Déficit visuel et réadaptation

par Denise Cugini

C’est sous cet intitulé à caractère « exhaustif » que s’est déroulé les 21,22 et 23 septembre 2011 le symposium de l’Association pour le Bien des Aveugles et malvoyants de Genève. Organisé dans l’auditoire Marcel Jenny des Hôpitaux Universitaires de Genève, autant d’aspects n’ont fait que démontrer que leur dénominateur commun était sans aucun doute l’individu au centre d’une collaboration interdisciplinaire.

C’est en lisant le programme du Symposium que je me suis aperçue de l’étendue des thèmes traités.

Mais dès le premier jour axé sur des connaissances de base en réadaptation et sur les développements thérapeutiques, une constante s’est profilée : quelle que soit la profession de l’orateur ou le type de sujet exposé, qu’il soit aussi bien d’ordre plus technique, thérapeutique, qu’il  traite de l’assurance invalidité, le maitre mot est l’individu, le malade, le patient, la personne atteinte de cécité ou de malvoyance. Michel Matter, ophtalmologue, dans sa présentation intitulée « A quel moment commencer la réadaptation lors d’affections cécitantes évolutives » l’a très bien exprimé. En affirmant qu’il n’y a pas de moments idéal pour commencer la réadaptation, il a surtout insister que ce moment est celui où la personne concernée est prête. Il a également introduit l’autre constante, l’autre condition sine qua non pour une réadaptation optimale :  la collaboration entre les différents partenaires tels que le médecin, le professionnel en réadaptation, les professeurs, les employeurs, la famille proche et surtout la personne concernée. 

Les présentations du deuxième jour étaient plus axées sur les aspects sociologiques et psychologiques : l’orientation professionnelle, le polyhandicap, les autres « sens », les personnes âgées, la solitude, l’abandon  du domicile. Le maitre mot, ou plutôt les trois maitres mots du jour, ont été donnés par Stefan Spring dans son intervention après le film Deafblind Time sur la surdicécité acquise : communication, communication, communication !

Que dire des thèmes du vendredi concernant la haute technologie au service du malvoyant, les bibliothèques virtuelles, les déplacements dans les villes, les transports publics et toutes ses « aides » qui représentent également autant d’obstacles à franchir ? Que tout ceci n’est possible que si nous travaillons ensemble, en favorisant une intégration au quotidien pour que cette dernière devienne une évidence. Pour que ces symposiums puissent considérer ces thèmes comment de l’histoire et passer à un degré supérieur.

 

Quelques questions à André Assimacopoulos, président de l’UCBA et de l’ABA, coorganisateur du Symposium

Monsieur Assimacopoulos, un Symposium 10 ans après celui des 100 ans de l’ABA, juste une raison de célébrer les 110 ans ?

Les 110 ans étaient un prétexte raisonnable mais pas la vraie raison. Il y a eu ces dernières années de tels changements dans le domaine (nouvelles méthodes d’investigation, nouveaux traitements, nouvelles technologies, changements législatifs, etc.) qu’il devenait urgent de faire le point de situation. Ajoutez à cela que deux des trois coorganisateurs avaient pris leur retraite, ils avaient donc un plus de disponibilités pour une telle entreprise. Et voilà les conditions réunies pour démarrer.

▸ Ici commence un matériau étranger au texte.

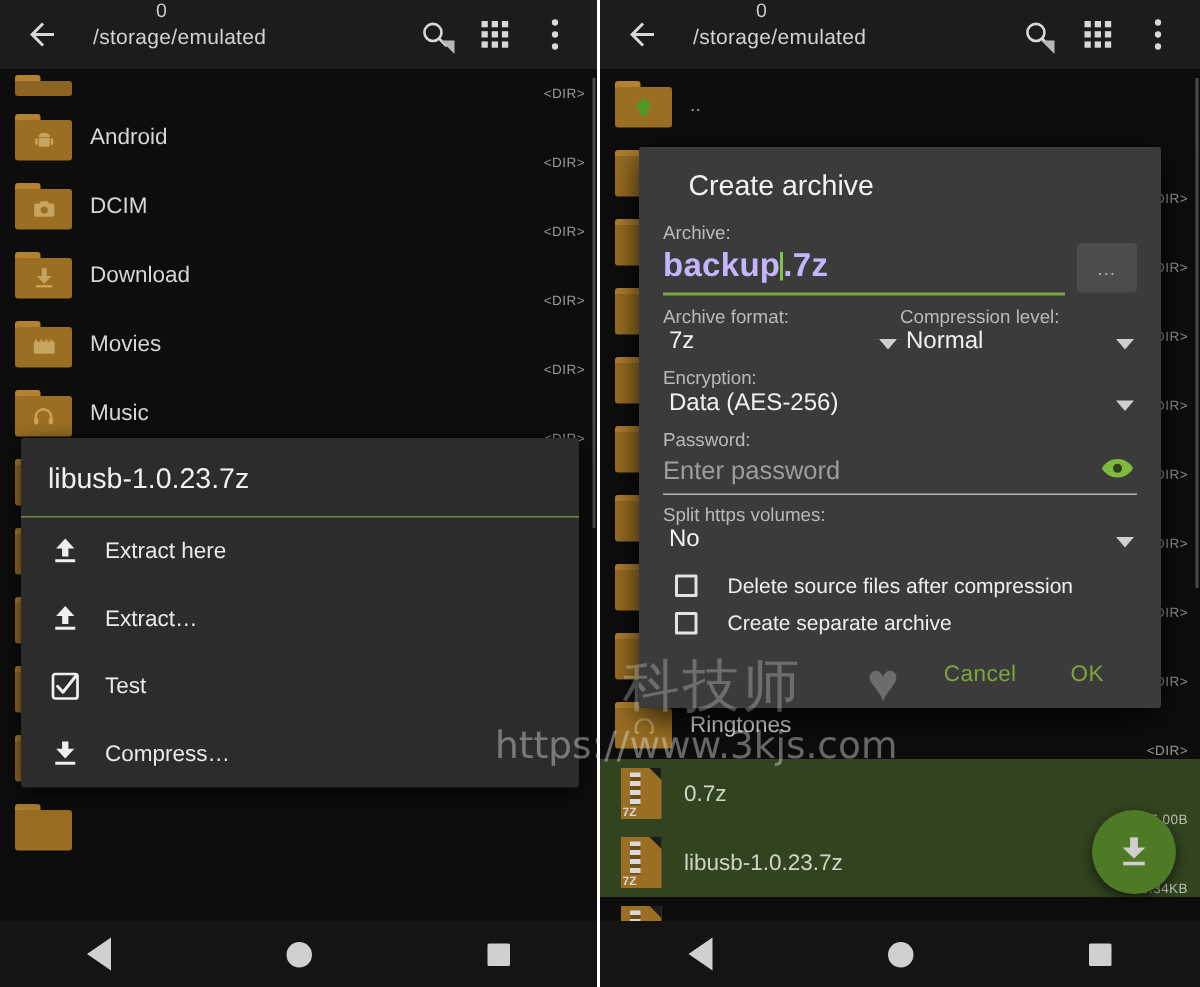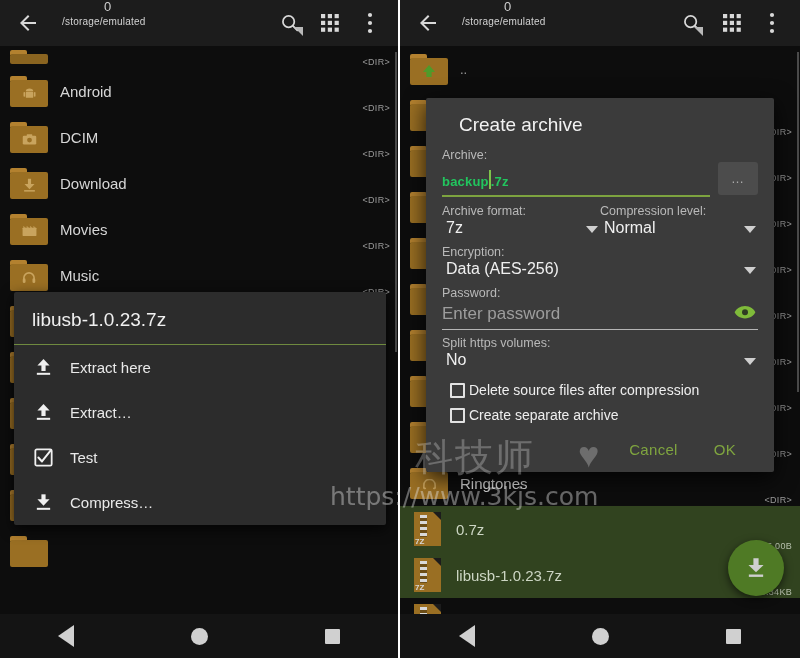"/storage/emulated" .path-txt { font-size: 10px -> 14px }
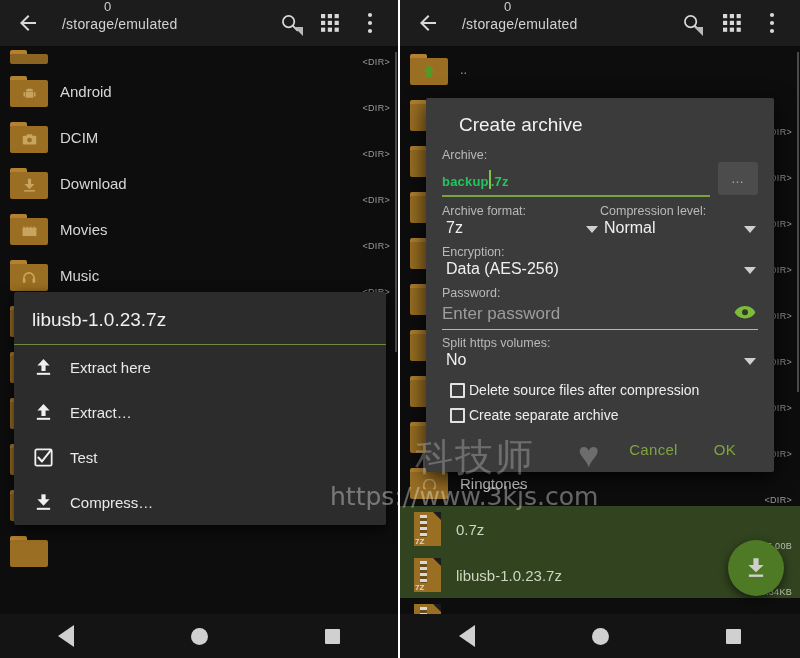"backup" .archive-val { color: #22c55e -> #c4b5fd; font-size: 13px -> 22px }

Le thème du financement de l’AI est abordé en même temps que les bases thérapeutiques et optiques. Un hasard ?

La réadaptation est un tout. On ne peut pas traiter de l’apport des nouvelles thérapeutiques ou des nouveaux moyens auxiliaires sans les assureurs. Réciproquement, les nouvelles dispositions de l’AI nécessitent que les collaborateurs des Offices AI soient au fait des nouveautés pour les accorder à temps et à raison, que ce soit lors de l’intervention précoce ou de la réadaptation.

Le titre du symposium couvre de multiples aspects mais qu’en est-il de l’assurance maladie ?

Notre branche ne se perçoit pas encore comme une discipline de la réadaptation médicale. Alors forgeons l’image d’une réadaptation multidisciplinaire, avec ingénieurs, médecins, ergothérapeutes, assistants sociaux aux côté des personnes concernées. Renforçons l’image de notre professionnalisme. Attirons les ophtalmologues avec nous. Et c’est lorsque l’ensemble de la branche aura forgé sa nouvelle identité, que nous aurons pu quantifier notre apport à l’autonomie des personnes concernées, que nous serons en mesure de démontrer aux assureurs maladie la part de prise en charge des frais qui leur revient. C’est la raison d’avoir invité l’AI à ce symposium, mais pas encore les assureurs maladie.